月刊競輪WEB|KEIRIN.JP
 誰もいない整備場。整然と並ぶ自転車が穏やかな光を浴び、まもなくウォーミングアップに訪れる選手を心待ちにしている。
 ここは競輪場。20代前半から50代の選手がファンの期待を背負い勝利を目指す舞台だ。醍醐味の一つは、ベテラン選手の老練の走りと若手選手の気鋭の走りが織りなす勝負の行方。さまざまな思いが交錯する舞台裏を写真で紡ぎます。
2020年2月 松戸競輪場
「練習が仕事」
平田哲也
兵庫 59期
54歳 A級3班
実家は自転車店を営んでいた。兄(雅章)も競輪選手。雨の日、練習ができなかったので店に部品を買いに来た元選手・橋本彰文さんの勧めもあり、競輪界入りを決めた。
「ただ、僕はあまり勝負事に向いていないんでね。師匠(藤野淳司)が厳しかったんで、練習はしっかりやれたけど。ピリピリしてないとダメなんですけど出来なかったですね」
S級でも戦ったが、厳しさに徹することができなかった。しかし練習はかかさずにやってきた。
「デビューの時に練習が仕事だと言われた。でも歳をとると結果がでないことが多くなってきたんで。毎日考えてます」
選手になって一番よかったと思うのは仲間の存在。
「僕は人見知りであんまり人としゃべられへんかった。でもいっぱい友達もできたし、同期も仲がいい。最近よく、倉岡慎太郎から電話がかかってくるんです。がんばれ、がんばれって。がんばっとるちゅうねん」
「リフレッシュは温泉とコーヒー」
板垣昴
福島 115期
27歳 A級3班
高校卒業時、競輪選手になることを周囲に反対された。
「なれるわけない、と言われて。それでもやりたくて働いて自分のお金で目指すから認めて欲しいと話しました。体も鍛えられると思って、自衛隊に入って三年間在籍しました」
四度目の受験で合格。ついに競輪選手への道を拓いた。競輪選手養成所としても知られている大谷トレーニングセンターで師匠(飯野祐太)と出会った。
「目標は先行で勝つこと。1日も早くS級に上がってG1で活躍したい。師匠と連携したいです」
リフレッシュは温泉とコーヒー。競輪参加中も持参した豆を挽いてコーヒーを入れ先輩たちにも振る舞う。
「先輩のアドバイスはすごく貴重なので、そうやって毎回聞くようにしています。
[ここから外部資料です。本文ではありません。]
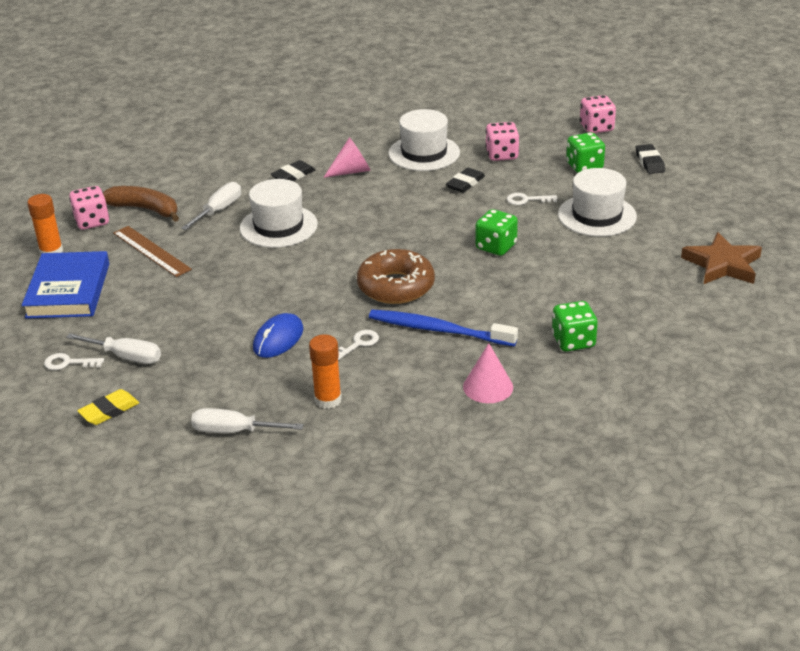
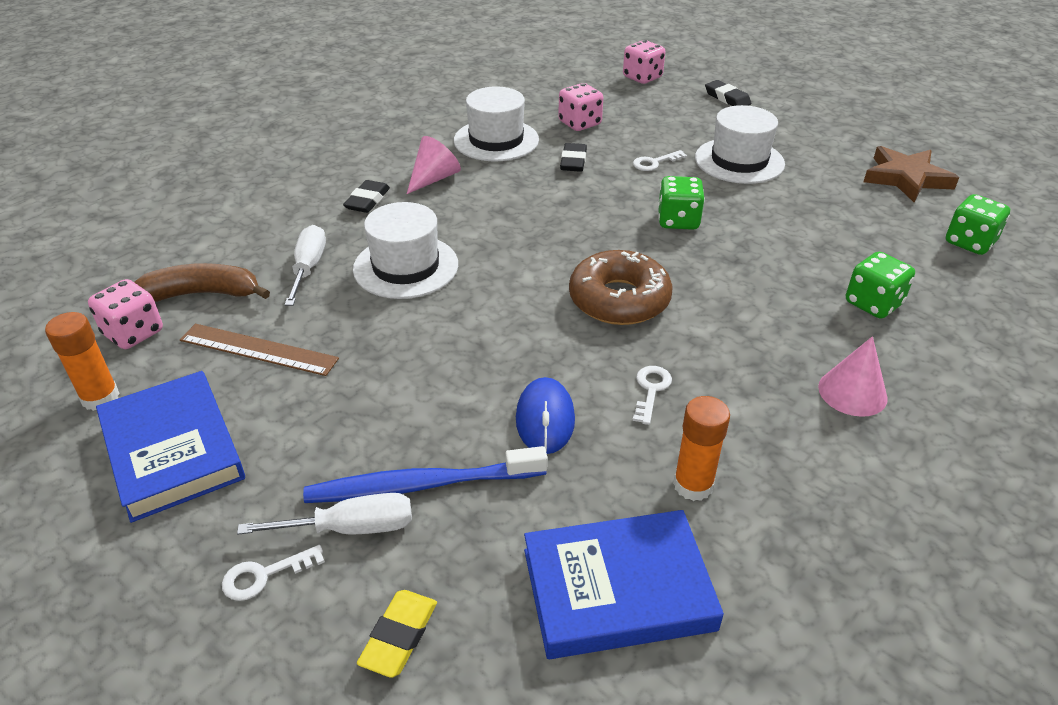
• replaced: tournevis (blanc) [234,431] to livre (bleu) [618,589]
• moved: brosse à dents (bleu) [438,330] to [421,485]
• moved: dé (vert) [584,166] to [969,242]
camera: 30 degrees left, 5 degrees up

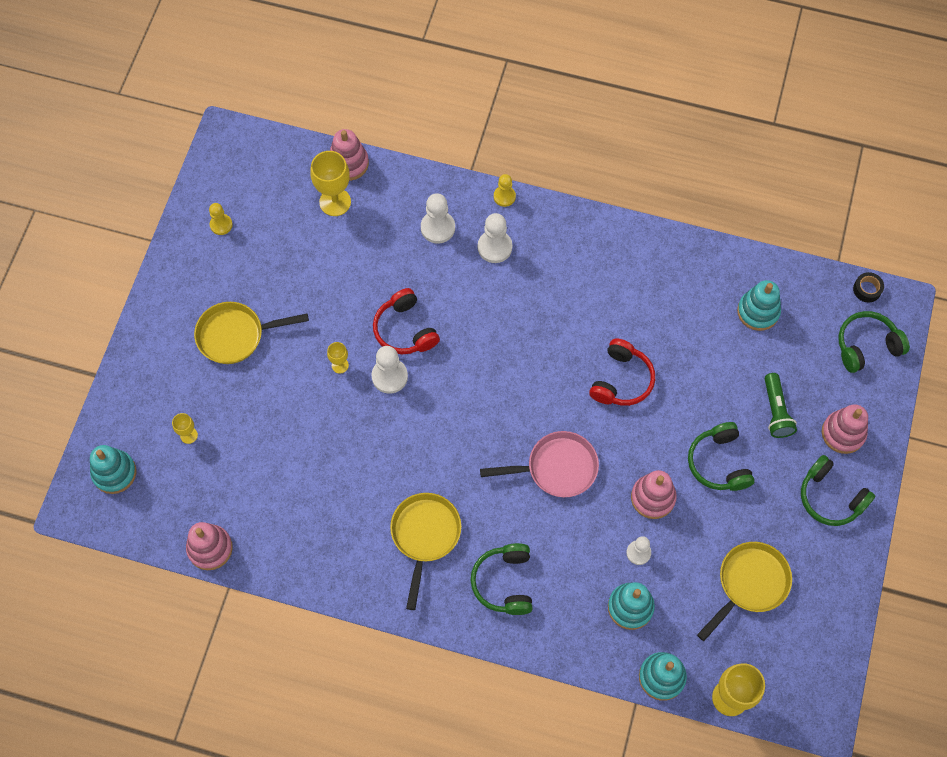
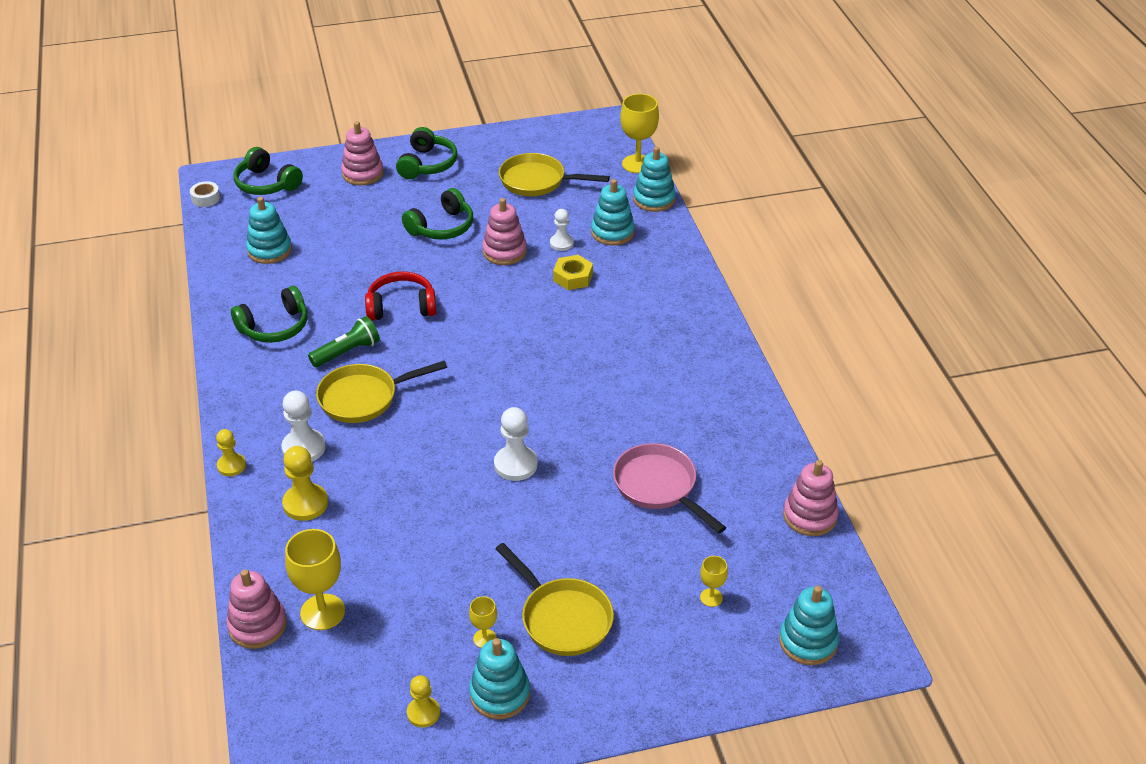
• moved: verre à pied (jaune) [340,365] to [484,638]
• removed: casque audio (rouge) [405,330]
• moved: poêle (jaune) [425,536] to [363,398]
• recoloured: pion (blanc) [438,228] to pion (jaune) [305,503]
• moved: casque audio (vert) [504,582] to [275,327]
• moved: poêle (rose) [557,468] to [658,487]
• moved: lampe de poche (vert) [776,411] to [347,352]
• recoloured: ruban adhésif (noir) [867,289] to ruban adhésif (blanc) [206,198]
• added: jouet à empiler (turquoise) [499,694]
• added: écrou (jaune) [573,277]
camera: 120 degrees left, 25 degrees down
そのおかげでようやくしっかり逃げる展開に持っていけるようになりました。」
コーヒーは成績向上にも一役買っているようだ。
「レースはいまだに緊張します」
石井孝
千葉 68期
48歳 A級3班
小中高と野球をやっていた。高校三年生の時、夏の大会の後に師匠(染谷登)を紹介してもらい弟子入り。
「スポーツはそこそこなんでもできたので自信があったんですけど、一瞬にして打ち砕かれた感じで、自転車ってこんなに苦しいのか、自転車ってやばいなって思いました」
ルーキーチャンピオンレースは選考順位10位で補欠だった。
「それがすごく悔しくて、そのメンバーよりも早くS級に上がることしか考えていませんでした」
もう一つ刺激を受けたのは千葉の偉大なる先輩たちの存在だ。
「滝澤正光さん、東出剛さん、鈴木誠さんら強い先輩たちが沢山いて、早く一緒に走りたくて頑張りました」
デビューから2年でS級へ。その後一度A級になったがS級に復帰し、40歳頃まで在籍した。